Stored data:
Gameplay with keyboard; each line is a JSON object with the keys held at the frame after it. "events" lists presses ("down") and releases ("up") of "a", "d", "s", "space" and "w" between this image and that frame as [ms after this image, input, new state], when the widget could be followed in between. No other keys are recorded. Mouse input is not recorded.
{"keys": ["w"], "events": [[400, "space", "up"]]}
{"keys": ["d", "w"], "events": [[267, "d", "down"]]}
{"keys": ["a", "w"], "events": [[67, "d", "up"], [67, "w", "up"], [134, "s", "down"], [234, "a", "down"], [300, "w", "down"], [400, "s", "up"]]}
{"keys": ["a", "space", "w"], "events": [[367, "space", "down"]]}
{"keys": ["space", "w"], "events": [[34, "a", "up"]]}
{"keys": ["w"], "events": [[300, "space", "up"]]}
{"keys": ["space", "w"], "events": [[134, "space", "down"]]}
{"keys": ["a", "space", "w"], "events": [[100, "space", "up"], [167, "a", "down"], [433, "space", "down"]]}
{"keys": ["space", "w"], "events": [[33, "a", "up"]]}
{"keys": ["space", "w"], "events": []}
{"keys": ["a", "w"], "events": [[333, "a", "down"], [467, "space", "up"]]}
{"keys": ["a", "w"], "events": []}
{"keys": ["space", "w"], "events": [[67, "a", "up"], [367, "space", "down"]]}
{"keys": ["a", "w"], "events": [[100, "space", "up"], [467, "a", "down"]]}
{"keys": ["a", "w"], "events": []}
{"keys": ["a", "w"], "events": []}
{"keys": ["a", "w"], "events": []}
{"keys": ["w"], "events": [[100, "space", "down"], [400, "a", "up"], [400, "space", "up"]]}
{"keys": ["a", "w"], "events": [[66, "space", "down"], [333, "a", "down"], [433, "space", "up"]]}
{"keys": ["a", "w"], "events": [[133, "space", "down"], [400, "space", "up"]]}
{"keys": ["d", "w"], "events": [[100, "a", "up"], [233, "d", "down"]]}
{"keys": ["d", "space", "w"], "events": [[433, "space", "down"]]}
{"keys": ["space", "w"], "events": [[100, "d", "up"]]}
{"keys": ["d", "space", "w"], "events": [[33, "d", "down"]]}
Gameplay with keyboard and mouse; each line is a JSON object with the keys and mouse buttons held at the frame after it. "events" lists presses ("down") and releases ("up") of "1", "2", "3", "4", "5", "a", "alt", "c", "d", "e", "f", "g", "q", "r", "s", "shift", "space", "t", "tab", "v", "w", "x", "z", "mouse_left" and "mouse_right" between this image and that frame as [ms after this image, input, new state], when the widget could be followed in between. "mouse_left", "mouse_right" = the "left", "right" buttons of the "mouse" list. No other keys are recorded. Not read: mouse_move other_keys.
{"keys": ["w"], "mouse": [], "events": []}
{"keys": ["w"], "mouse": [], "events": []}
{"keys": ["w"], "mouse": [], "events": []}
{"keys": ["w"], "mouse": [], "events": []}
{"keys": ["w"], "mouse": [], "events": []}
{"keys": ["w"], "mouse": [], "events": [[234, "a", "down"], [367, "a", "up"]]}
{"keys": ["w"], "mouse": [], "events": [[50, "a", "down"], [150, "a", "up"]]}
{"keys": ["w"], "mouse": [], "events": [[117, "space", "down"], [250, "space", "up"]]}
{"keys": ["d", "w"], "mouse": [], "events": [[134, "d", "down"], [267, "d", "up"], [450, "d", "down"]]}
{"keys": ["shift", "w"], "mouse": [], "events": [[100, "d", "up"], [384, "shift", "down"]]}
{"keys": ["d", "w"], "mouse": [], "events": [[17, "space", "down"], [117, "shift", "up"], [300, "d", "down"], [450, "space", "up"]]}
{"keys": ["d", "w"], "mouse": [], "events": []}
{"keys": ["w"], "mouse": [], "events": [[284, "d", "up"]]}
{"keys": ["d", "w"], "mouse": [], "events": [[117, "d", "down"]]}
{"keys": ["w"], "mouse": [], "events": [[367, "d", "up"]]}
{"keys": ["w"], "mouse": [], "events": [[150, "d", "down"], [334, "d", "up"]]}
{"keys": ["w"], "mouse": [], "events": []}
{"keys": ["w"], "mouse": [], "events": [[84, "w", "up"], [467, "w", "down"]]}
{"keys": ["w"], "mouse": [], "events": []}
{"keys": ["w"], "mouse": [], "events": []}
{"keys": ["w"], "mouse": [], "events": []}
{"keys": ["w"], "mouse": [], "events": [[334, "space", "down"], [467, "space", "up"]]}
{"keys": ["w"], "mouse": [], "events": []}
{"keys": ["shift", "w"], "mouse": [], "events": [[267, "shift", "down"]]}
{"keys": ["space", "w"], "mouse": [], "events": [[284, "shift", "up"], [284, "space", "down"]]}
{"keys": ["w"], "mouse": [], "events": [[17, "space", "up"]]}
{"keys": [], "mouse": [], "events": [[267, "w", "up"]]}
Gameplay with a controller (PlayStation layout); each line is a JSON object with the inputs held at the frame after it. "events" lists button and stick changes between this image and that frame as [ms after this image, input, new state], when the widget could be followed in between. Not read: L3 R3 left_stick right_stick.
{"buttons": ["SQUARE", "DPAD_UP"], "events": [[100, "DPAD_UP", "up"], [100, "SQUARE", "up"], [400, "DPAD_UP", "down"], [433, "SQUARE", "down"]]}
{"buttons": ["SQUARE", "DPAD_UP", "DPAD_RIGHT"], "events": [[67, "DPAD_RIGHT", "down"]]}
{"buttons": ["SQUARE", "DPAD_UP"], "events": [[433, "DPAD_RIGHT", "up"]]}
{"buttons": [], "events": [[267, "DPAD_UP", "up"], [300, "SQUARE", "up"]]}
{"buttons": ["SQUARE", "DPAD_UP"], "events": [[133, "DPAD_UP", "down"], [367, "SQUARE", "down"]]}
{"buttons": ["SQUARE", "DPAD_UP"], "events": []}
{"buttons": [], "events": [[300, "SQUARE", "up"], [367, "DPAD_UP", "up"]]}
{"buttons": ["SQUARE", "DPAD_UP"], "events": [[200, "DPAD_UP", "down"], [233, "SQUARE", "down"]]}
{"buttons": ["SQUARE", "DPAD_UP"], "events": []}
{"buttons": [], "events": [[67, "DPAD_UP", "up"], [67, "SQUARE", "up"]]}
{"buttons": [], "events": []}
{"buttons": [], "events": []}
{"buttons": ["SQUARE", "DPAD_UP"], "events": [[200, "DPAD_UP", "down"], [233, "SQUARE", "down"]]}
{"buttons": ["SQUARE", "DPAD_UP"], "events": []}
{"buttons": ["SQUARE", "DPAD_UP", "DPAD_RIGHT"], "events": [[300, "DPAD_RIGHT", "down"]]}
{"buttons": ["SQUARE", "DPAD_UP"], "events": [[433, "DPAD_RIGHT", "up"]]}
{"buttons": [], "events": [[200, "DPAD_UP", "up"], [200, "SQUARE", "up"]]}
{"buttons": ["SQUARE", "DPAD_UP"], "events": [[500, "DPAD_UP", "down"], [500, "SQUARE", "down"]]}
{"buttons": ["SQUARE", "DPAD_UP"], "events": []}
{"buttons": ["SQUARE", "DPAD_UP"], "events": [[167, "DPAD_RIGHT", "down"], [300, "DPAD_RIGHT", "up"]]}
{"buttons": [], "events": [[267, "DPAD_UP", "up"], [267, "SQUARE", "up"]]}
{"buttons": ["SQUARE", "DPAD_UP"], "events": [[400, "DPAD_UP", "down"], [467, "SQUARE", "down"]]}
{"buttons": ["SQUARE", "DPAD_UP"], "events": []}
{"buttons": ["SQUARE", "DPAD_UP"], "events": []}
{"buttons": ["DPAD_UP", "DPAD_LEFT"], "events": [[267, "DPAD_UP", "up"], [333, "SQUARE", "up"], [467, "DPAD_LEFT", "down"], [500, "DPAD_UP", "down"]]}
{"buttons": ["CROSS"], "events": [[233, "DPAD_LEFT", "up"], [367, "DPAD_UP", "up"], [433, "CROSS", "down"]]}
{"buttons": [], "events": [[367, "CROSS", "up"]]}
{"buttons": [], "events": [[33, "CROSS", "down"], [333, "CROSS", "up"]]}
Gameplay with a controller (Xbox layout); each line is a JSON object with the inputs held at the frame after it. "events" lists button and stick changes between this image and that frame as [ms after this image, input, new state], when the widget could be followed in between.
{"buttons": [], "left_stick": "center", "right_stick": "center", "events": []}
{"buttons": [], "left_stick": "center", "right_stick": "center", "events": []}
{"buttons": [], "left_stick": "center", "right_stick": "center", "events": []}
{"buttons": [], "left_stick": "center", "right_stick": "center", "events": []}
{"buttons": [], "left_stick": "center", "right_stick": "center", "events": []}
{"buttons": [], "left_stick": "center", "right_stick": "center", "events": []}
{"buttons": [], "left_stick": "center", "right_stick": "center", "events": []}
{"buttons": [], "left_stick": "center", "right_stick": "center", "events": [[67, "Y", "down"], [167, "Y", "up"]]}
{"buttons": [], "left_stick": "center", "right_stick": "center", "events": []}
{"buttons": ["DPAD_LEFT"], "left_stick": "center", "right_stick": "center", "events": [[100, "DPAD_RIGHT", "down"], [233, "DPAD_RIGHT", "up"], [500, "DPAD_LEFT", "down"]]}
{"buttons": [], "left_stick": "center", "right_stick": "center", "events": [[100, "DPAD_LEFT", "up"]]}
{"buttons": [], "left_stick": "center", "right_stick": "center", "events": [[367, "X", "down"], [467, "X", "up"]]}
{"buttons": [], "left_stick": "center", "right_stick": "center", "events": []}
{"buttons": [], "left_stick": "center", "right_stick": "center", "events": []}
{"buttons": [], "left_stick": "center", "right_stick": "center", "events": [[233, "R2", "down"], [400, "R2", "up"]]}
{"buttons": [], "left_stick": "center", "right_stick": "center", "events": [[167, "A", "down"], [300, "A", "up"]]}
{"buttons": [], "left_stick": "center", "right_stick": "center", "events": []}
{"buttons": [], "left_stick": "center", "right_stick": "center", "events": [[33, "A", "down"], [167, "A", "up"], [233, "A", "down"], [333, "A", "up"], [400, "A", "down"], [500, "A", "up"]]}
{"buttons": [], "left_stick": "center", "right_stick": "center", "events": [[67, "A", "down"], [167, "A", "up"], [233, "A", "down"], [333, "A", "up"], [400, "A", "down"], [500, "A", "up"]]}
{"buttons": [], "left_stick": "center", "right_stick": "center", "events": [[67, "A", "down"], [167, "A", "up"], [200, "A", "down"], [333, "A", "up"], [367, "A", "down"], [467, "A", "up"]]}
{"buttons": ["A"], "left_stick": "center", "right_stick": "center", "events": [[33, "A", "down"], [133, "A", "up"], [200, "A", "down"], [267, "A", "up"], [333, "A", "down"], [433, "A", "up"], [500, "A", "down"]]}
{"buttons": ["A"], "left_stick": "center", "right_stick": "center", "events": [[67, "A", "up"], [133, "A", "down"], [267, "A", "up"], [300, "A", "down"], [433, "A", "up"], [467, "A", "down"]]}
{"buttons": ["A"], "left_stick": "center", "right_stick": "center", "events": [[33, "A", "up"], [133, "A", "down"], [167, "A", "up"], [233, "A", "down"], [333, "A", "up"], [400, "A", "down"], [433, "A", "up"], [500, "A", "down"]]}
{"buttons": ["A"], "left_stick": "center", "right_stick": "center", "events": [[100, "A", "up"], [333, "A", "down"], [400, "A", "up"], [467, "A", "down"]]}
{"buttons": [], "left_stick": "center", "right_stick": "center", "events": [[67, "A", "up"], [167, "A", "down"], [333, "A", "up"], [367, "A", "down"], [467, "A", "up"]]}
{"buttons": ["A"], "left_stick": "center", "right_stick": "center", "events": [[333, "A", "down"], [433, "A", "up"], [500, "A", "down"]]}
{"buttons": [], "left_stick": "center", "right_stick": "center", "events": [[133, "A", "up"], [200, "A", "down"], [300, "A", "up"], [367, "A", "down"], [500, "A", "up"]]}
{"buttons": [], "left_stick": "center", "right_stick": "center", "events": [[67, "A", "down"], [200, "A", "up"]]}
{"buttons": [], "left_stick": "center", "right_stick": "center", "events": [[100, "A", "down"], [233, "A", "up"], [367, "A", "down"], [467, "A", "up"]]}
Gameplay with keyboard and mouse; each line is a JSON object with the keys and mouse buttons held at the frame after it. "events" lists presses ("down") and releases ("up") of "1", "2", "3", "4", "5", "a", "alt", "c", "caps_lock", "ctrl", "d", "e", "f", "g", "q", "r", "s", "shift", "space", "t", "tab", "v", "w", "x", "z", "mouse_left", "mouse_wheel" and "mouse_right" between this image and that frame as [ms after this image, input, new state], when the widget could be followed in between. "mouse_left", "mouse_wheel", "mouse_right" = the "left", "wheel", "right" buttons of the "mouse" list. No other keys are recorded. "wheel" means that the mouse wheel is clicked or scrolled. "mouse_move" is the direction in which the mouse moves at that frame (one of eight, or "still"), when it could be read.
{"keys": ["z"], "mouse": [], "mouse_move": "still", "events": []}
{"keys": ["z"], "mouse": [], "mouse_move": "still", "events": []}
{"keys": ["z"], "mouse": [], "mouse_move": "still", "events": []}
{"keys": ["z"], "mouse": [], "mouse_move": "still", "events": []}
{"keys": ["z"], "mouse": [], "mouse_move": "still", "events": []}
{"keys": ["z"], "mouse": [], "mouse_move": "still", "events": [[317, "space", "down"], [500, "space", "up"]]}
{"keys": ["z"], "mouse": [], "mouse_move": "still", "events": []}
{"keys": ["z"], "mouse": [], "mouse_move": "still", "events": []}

▶ [What to work on]: Count of lines with "CROSS": please work it out for the entries above and give the number by itself.

▶ [Solution to the exercise]: 3